### QUOTED TEXT:
%%

Happy Tourist: Why Visit Westminster Abbey?

We at Happy Tourist realise just how lucky we are to have our base surrounded by such amazing iconic and historical buildings in London. For anyone wishing to visit the city that has an interest in history, then we highly recommend a visit to Westminster Abbey.

Westminster Abbey has actually been in existence for more than a thousand years of British history. The church is well known for its outstanding architectural design and beauty, and with its deep historical connections with parliament and UK government, it has a history that is unrivalled by any other church in the world.

More than a dozen royal weddings have taken place at the Abbey over many centuries. In April 2011, the wedding of Prince William and Kate Middleton was held there.

The history of Westminster Abbey

History buffs visiting Westminster Abbey will be thoroughly delighted at the rich background of the Abbey that has a very interesting back story. Originally a monastery founded in Catholic Christendom, it later managed to repurpose itself as a very powerful symbol of Protestant faith.

The Abbey was thought to have been founded by a group of monks as early as AD 604, but the Abbey was not of any great significance until its re-founding by Bishop Dunstan of London and King Edgar, in 959.  With long historic ties to the monarchy, the Abbey is known as the place where every new monarch has been crowned since 1066, with only two exceptions.

William the Conqueror was crowned here on Christmas Day in 1066 and the tradition of crowning of our monarchs in the abbey was established, a practice which continues to the modern-day.

%%

### WHAT IS NEEDED:
According to the Westminster Abbey article, in what year did Bishop Dunstan of London and King Edgar re-found the Abbey? Rely only on the Westminster Abbey article for answers.

(Dataset excerpt)
%%

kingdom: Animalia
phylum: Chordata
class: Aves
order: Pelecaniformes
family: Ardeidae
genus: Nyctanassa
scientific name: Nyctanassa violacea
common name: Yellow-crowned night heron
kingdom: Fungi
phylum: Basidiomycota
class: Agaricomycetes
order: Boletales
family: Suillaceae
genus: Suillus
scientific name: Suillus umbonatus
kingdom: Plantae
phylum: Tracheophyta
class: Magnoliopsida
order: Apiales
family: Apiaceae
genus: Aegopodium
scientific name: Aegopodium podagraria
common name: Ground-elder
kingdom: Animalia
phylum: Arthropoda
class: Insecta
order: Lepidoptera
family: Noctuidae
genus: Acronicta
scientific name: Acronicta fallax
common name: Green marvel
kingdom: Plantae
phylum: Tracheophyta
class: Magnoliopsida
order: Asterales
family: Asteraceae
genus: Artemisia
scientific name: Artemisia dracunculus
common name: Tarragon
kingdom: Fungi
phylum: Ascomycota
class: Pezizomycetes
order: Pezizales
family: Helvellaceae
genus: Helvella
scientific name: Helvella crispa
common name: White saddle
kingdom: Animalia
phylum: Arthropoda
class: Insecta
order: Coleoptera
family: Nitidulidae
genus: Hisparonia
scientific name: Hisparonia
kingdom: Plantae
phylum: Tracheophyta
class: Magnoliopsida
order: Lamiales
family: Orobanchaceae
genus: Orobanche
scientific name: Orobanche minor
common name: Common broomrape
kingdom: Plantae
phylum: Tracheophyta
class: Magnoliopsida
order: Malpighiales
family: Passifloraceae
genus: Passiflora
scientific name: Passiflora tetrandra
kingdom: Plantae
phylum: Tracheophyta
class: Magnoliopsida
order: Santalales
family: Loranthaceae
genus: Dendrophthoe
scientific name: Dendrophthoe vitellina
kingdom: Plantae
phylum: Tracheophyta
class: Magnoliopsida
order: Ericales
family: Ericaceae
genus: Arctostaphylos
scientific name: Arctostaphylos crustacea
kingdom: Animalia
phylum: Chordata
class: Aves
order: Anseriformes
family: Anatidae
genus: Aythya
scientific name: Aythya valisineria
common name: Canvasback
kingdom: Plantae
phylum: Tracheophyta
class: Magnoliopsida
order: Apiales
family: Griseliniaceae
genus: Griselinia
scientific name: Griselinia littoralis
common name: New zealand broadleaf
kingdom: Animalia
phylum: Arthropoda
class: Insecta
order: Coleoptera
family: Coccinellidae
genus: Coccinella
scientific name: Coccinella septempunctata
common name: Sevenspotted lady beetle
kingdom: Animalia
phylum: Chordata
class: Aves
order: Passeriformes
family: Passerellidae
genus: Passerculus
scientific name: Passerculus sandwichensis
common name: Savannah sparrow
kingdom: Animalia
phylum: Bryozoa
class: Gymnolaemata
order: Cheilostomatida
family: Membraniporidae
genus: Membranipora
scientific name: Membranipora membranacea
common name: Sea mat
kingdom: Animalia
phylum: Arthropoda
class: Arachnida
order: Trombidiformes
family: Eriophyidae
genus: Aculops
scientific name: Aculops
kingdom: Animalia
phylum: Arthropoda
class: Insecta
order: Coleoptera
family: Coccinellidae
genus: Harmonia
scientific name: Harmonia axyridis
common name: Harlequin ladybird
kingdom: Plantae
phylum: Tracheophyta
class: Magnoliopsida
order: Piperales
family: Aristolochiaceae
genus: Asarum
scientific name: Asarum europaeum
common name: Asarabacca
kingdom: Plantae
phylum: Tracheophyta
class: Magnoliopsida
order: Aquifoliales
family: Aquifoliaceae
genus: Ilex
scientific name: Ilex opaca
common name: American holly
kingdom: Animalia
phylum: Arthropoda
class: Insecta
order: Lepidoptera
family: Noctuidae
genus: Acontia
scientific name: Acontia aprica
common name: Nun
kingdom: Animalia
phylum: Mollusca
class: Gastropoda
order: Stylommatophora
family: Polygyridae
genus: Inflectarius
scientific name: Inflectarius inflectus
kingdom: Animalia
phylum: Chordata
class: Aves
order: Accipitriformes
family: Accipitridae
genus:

%%

### ANSWER TO THIS PROBLEM:
959